# Task brief
Could you filter the records below and keep only the lines with the word "ماده"?

(Records drawn from a dataset)
====
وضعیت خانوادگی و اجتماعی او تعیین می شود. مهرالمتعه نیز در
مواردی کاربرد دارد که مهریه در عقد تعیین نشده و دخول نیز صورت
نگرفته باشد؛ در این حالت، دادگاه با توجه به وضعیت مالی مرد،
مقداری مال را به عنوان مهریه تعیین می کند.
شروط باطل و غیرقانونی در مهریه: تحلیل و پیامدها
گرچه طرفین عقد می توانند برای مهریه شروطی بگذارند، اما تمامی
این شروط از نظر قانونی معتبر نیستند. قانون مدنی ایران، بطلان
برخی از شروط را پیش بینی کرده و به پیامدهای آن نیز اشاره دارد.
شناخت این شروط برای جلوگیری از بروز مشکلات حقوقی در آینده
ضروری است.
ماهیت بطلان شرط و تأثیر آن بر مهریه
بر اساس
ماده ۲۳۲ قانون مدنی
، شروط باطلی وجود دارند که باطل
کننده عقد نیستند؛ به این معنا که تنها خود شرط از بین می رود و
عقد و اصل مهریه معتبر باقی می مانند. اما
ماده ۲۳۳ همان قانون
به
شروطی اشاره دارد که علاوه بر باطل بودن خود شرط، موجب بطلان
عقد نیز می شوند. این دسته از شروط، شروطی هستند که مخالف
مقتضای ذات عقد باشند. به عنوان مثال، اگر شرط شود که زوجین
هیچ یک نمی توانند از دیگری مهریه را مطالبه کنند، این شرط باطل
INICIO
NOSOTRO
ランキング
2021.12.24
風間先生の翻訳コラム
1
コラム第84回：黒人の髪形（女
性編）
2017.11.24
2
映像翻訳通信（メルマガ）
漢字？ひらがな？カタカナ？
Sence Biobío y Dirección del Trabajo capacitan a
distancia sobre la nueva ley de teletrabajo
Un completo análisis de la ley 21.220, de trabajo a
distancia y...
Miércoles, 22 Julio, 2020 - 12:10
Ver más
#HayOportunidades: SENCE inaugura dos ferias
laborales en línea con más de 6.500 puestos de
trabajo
====
# Answer section
ماده ۲۳۲ قانون مدنی
ماده ۲۳۳ همان قانون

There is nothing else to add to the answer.